The firm's data shows that purchase originations increased 15% in the second quarter compared with the second quarter of 2014.

‘In June, we saw the highest level of purchase lending since June 2007 and early third quarter figures show purchase originations are up 11 percent from the same period last year,’ says Ben Graboske, senior vice president of Black Knight Data & Analytics, in a statement.

‘What's striking about this rise, though, is that it's being driven almost entirely by high-credit borrowers,’ Graboske says. ‘Year-over-year comparisons of purchase originations from sub-700 credit score borrowers show that purchase volumes from lower-credit borrowers are actually flat to slightly down from last year's levels. Only 20 percent of purchase loans originated in the past three months have gone to borrowers with credit scores below 700. That's the lowest level we've seen in well over 10 years.
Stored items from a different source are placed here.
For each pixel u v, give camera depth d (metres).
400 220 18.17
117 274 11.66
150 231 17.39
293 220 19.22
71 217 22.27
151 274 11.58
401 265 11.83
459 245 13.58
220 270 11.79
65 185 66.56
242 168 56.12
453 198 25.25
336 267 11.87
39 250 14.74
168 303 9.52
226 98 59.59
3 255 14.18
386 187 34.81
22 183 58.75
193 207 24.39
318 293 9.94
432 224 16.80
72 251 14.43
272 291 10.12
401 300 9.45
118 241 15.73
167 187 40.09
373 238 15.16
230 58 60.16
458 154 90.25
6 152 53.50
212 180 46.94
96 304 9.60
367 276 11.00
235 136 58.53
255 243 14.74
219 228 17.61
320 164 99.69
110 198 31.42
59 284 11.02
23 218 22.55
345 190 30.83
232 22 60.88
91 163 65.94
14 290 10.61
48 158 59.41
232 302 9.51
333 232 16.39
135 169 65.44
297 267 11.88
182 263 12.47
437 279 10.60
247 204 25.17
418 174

The weighted average credit score for purchase mortgages has also hit an all-time high of about 755.

‘At the same time, refinance originations have been steadily declining since March, signaling a degree of 'burnout' as those both interested and able to take advantage of currently low interest rates likely already have refinanced,’ Graboske adds. ‘We've also noticed that prepayment speeds – historically a good indicator of refinance activity – as well as refinance originations have been dropping most significantly among these same high-credit borrowers.

‘In contrast to purchase mortgages, we've seen average credit scores for refinance originations decline, which has some suggesting that credit is loosening for these products,’ he continues. ‘As these higher-credit borrowers – in many cases, 'serial refinancers' who have repeatedly taken advantage of drops in interest rates and their good credit standings – hit 'refi burnout,' and total originations decline, lower-credit borrowers make up a larger share of total volume, and weighted average credit scores for the total population naturally decline. It's not an indicator of loosening credit standards at all.’

Looking at mortgage performance, Black Knight found that as of the end of the third quarter, all but five states had seen reductions in their foreclosure inventories. As Graboske noted, one state's improvement stood out in particular.

‘As of the end of September, Florida had ended its eight-year reign as having the highest number of loans in active foreclosure in the U.S.,’ he says. ‘Over the past 12 months, the state has reduced its inventory of loans in active foreclosure by 43 percent. That's nearly twice the national average of 22.5 percent.

‘Florida, however, still has the largest number of properties 90 or more days past due but not yet in foreclosure,’ he adds. ‘New York – which has seen only a 19 percent reduction in its foreclosure inventory over the past year – has now taken Florida's place as the state with the most loans in active foreclosure.’

Foreclosure starts were up slightly in the third quarter, compared with the second quarter, driven by a rise in repeat foreclosure starts, the firms research reveals. Meanwhile, first-time foreclosure starts were at their lowest level in more than 10 years.